Recently, I sat with a patient who has done everything we ask of people in recovery. She has been abstinent for years. She attends visits. Her urine drug screens are consistently appropriate. She works. She parents. She plans for the future. And yet, halfway through our appointment, her voice changed, not when we discussed cravings or trauma, but when she told me her insurance premium was about to triple.
From $40 a month to $138.
That number may not register as catastrophic to policymakers or insurers. But to someone living paycheck to paycheck, it is not an “adjustment.” It is a threat. A threat to medication continuity. To housing stability. To everything recovery depends on.
This is the part of addiction medicine we rarely name out loud: Relapse is often engineered far upstream from individual choice.
Insurance changes, premium hikes, formulary shifts, and prior authorization barriers are routinely framed as administrative necessities. But for patients on medications for opioid use disorder, these changes function as clinical events.
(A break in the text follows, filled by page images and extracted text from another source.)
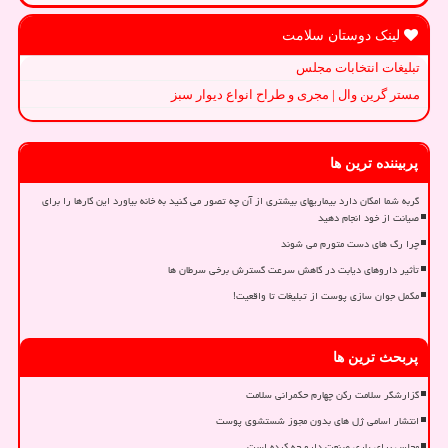
لینک دوستان سلامت
تبلیغات انتخابات مجلس
مستر گرین وال | مجری و طراح انواع دیوار سبز
پربیننده ترین ها
گربه شما امکان دارد بیماریهای بیشتری از آن چه تصور می کنید به خانه بیاورد این کارها را برای
صیانت از خود انجام دهید
چرا رگ های دست متورم می شوند
تأثیر داروهای دیابت در کاهش سرعت گسترش برخی سرطان ها
مکمل جوان سازی پوست از تبلیغات تا واقعیت!
پربحث ترین ها
گزارشگر سلامت رکن چهارم حکمرانی سلامت
انتشار اسامی ژل های بدون مجوز شستشوی پوست
مجلس برای یاری صنعت دارو چه کرده است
They interrupt care, increase stress, and force impossible decisions: rent or medication, groceries or copays, therapy or utilities.
We know, with overwhelming evidence, that medications like buprenorphine reduce overdose risk and mortality. We also know that treatment interruption, even brief, raises the risk of return to use. Yet we continue to design insurance systems that treat these medications as optional, negotiable, or disposable.
The result is a quiet relapse engine.
It doesn’t look like the dramatic crises we’re trained to respond to. It looks like a missed refill because coverage lapsed. A delayed prior authorization that stretches into withdrawal. A decision to stop therapy because copays became unaffordable.
By the time relapse occurs, we often document it as a failure of adherence or engagement. Rarely do we document the role of policy.
What makes this moment particularly dangerous is scale. Recent insurance changes — across Medicaid programs, employer-based plans, and marketplace policies — mean that many more patients will soon face similar disruptions. People who have been stable for years are suddenly re-exposed to risk, not because their disease worsened, but because coverage did.
This is not an abstract ethical concern. Every barrier to treatment increases overdose risk. Every forced interruption erodes trust. Every “temporary” gap has permanent consequences for some patients.
Clinicians feel this tension acutely. We are asked to practice evidence-based medicine inside systems that routinely contradict evidence. We counsel patients to prioritize their health, knowing that the cost may be financial ruin. We celebrate recovery milestones while watching policy quietly undermine them.
If we are serious about addressing the overdose crisis, continuity of care cannot be optional. Insurance stability is not ancillary to treatment. It is treatment. Protecting access to medications for opioid use disorder is as essential as protecting access to insulin or anticoagulation. Anything less is not cost-saving; it is cost-shifting, from insurers to emergency departments, families, and morgues.
The real cost of these insurance changes will not appear on balance sheets. It will appear in missed refills, strained households, silent relapses, and deaths that could have been prevented. I hope my patient will be OK. But her insurance has made it less likely.
Recovery is not just an individual achievement. It is a collective responsibility. And right now, our systems are failing the very people they claim to support.
If we continue to ignore that reality, we already know the outcome. And we’re choosing it.
John Fomeche is an addiction medicine fellow at Yale University.